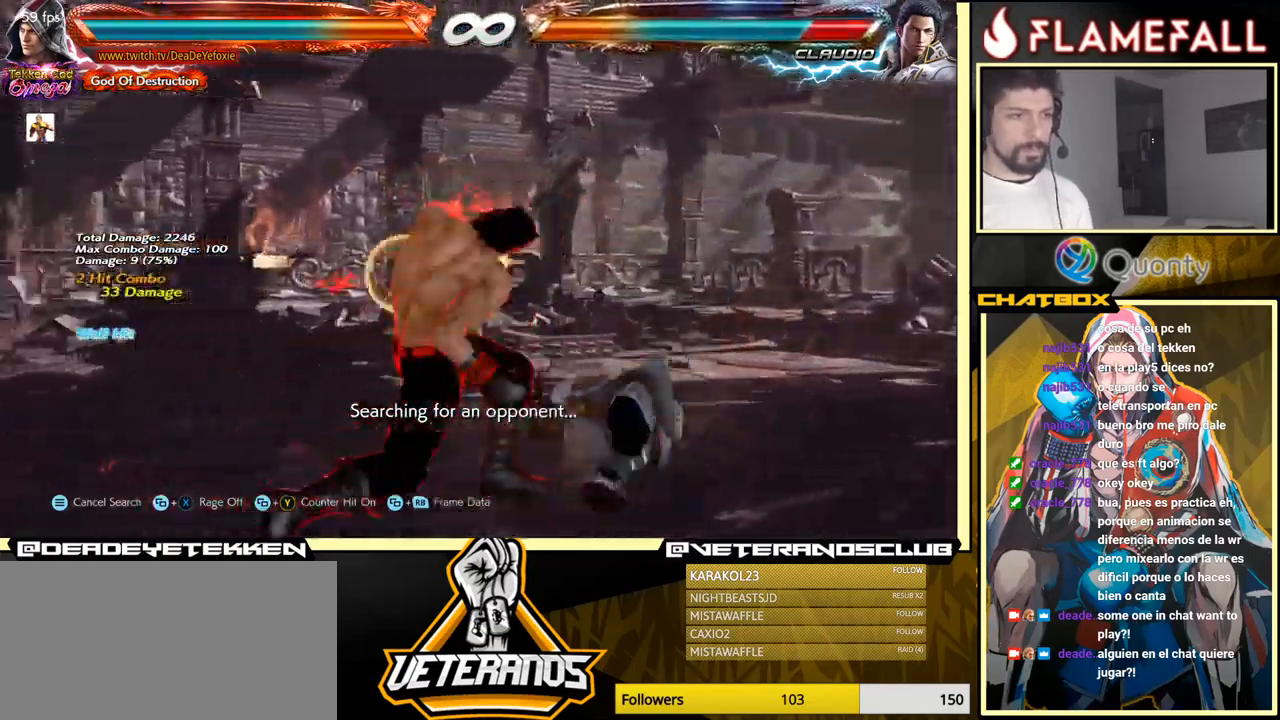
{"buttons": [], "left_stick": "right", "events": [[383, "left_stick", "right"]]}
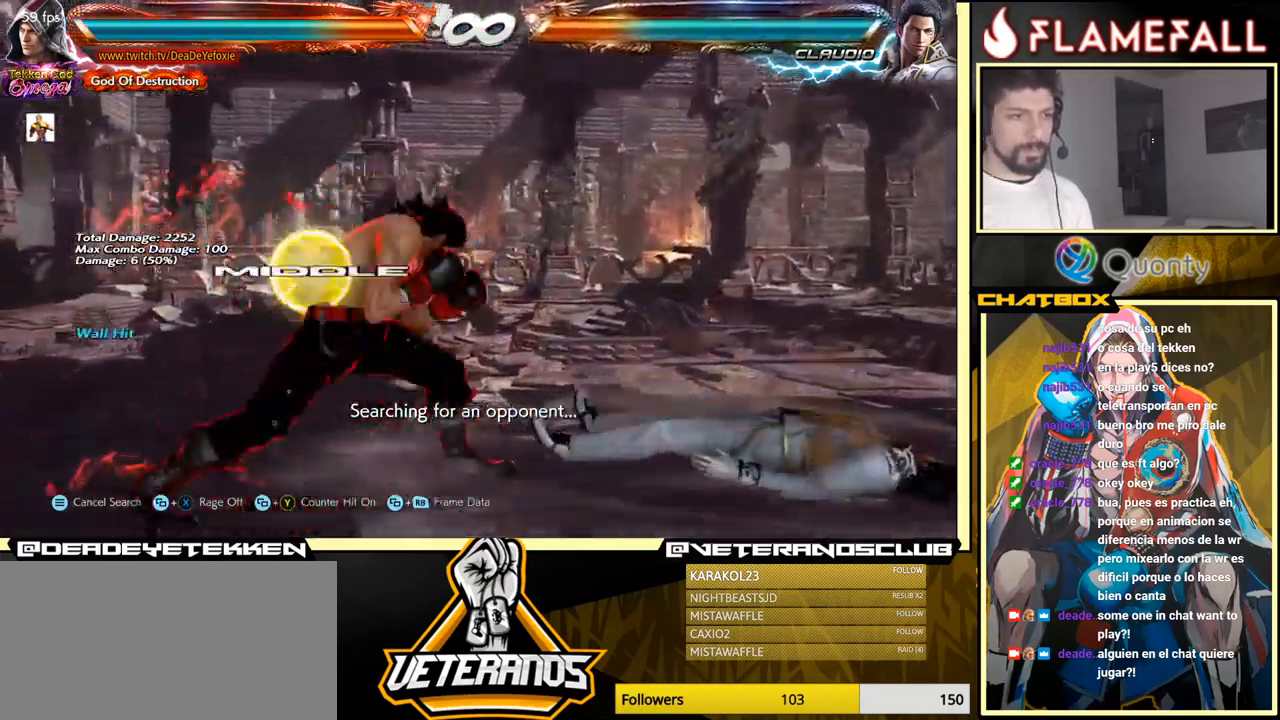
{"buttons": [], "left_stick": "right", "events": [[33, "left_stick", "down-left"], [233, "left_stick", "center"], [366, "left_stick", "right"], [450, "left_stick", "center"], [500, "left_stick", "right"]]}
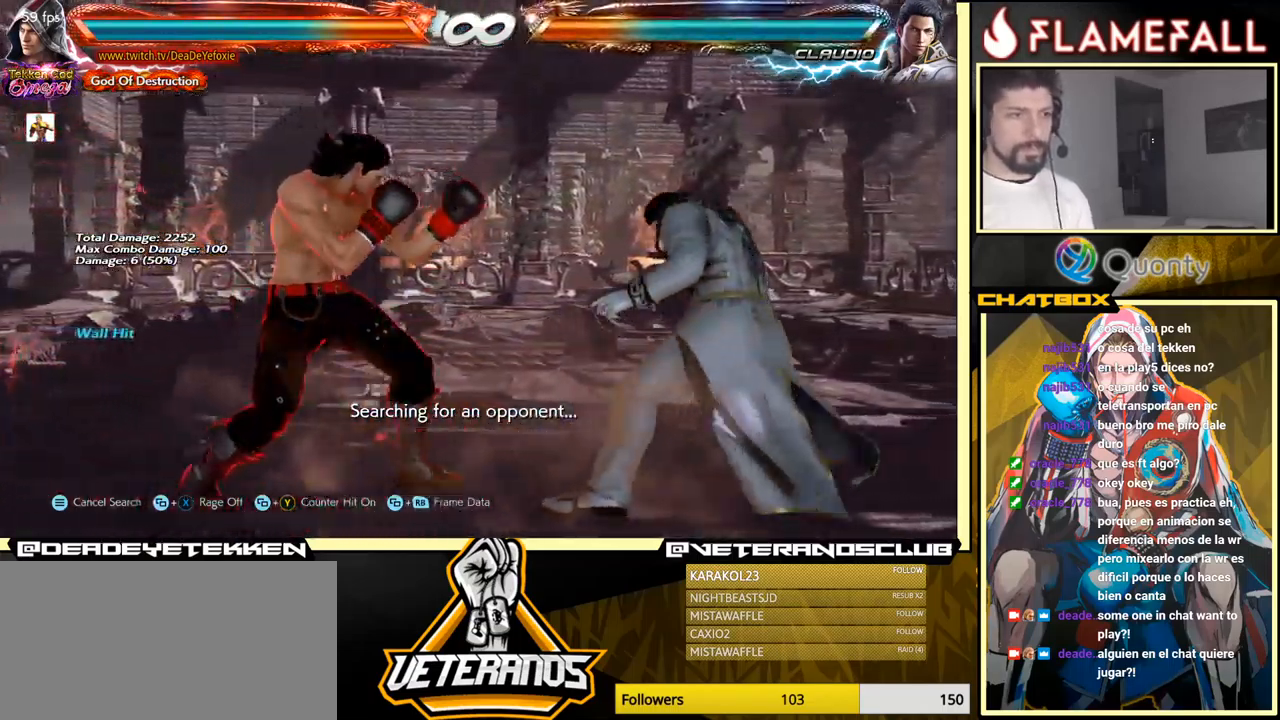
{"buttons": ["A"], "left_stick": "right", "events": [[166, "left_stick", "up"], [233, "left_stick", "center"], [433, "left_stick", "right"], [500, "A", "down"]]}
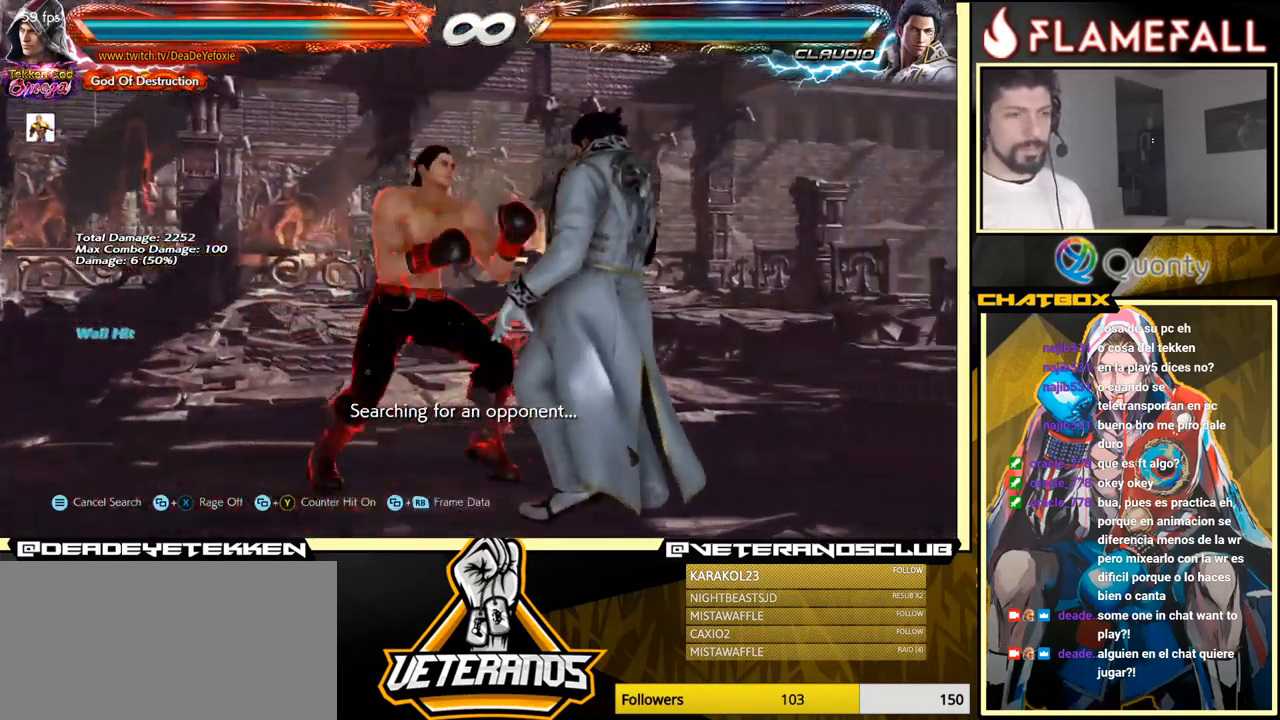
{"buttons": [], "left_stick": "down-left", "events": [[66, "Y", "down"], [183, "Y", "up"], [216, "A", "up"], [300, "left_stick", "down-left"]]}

— PROBLEM REQUIREMENTS —
Your task is to copy each line from the material above that includes the word "right".

— RESULT BELOW —
{"buttons": [], "left_stick": "right", "events": [[383, "left_stick", "right"]]}
{"buttons": [], "left_stick": "right", "events": [[33, "left_stick", "down-left"], [233, "left_stick", "center"], [366, "left_stick", "right"], [450, "left_stick", "center"], [500, "left_stick", "right"]]}
{"buttons": ["A"], "left_stick": "right", "events": [[166, "left_stick", "up"], [233, "left_stick", "center"], [433, "left_stick", "right"], [500, "A", "down"]]}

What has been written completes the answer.